_What to do_
Go through the records and filter out every line lacking the word "déposer"; copy the lines that remain.

*** Supplied entries ***

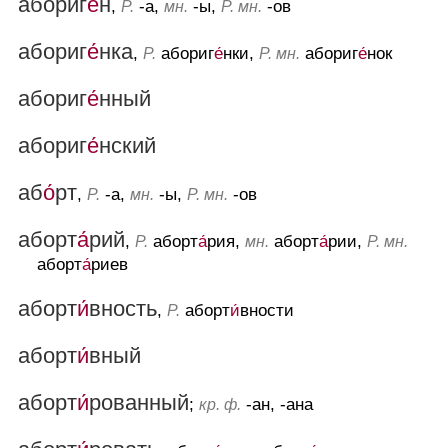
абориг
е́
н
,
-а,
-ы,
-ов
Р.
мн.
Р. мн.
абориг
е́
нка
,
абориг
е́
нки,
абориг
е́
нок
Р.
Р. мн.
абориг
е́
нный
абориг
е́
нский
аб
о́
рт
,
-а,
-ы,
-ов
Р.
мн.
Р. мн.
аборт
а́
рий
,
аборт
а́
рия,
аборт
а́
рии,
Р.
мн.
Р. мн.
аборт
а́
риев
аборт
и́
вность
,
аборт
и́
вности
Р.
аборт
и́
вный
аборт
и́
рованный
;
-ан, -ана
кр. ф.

*** End of Supplied entries ***
*** Supplied entries ***

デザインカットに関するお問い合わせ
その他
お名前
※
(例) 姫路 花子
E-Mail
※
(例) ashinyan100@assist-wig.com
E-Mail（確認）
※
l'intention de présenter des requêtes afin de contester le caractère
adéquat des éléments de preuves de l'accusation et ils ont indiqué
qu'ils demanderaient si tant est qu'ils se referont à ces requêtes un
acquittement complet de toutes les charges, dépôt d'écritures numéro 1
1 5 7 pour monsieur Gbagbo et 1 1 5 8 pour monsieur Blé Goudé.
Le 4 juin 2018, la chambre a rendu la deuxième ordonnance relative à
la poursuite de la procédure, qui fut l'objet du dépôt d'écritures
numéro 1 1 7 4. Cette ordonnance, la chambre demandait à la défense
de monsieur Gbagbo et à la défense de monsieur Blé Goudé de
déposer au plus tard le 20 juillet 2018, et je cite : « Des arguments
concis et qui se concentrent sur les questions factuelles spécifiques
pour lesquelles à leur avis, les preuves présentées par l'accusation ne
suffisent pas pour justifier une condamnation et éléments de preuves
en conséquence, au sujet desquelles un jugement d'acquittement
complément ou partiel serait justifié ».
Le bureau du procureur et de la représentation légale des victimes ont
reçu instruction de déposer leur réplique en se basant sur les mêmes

*** End of Supplied entries ***
*** Supplied entries ***

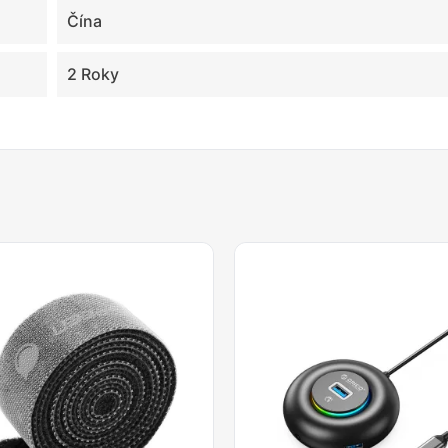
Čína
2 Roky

*** End of Supplied entries ***

_Solution to the problem_
déposer au plus tard le 20 juillet 2018, et je cite : « Des arguments
reçu instruction de déposer leur réplique en se basant sur les mêmes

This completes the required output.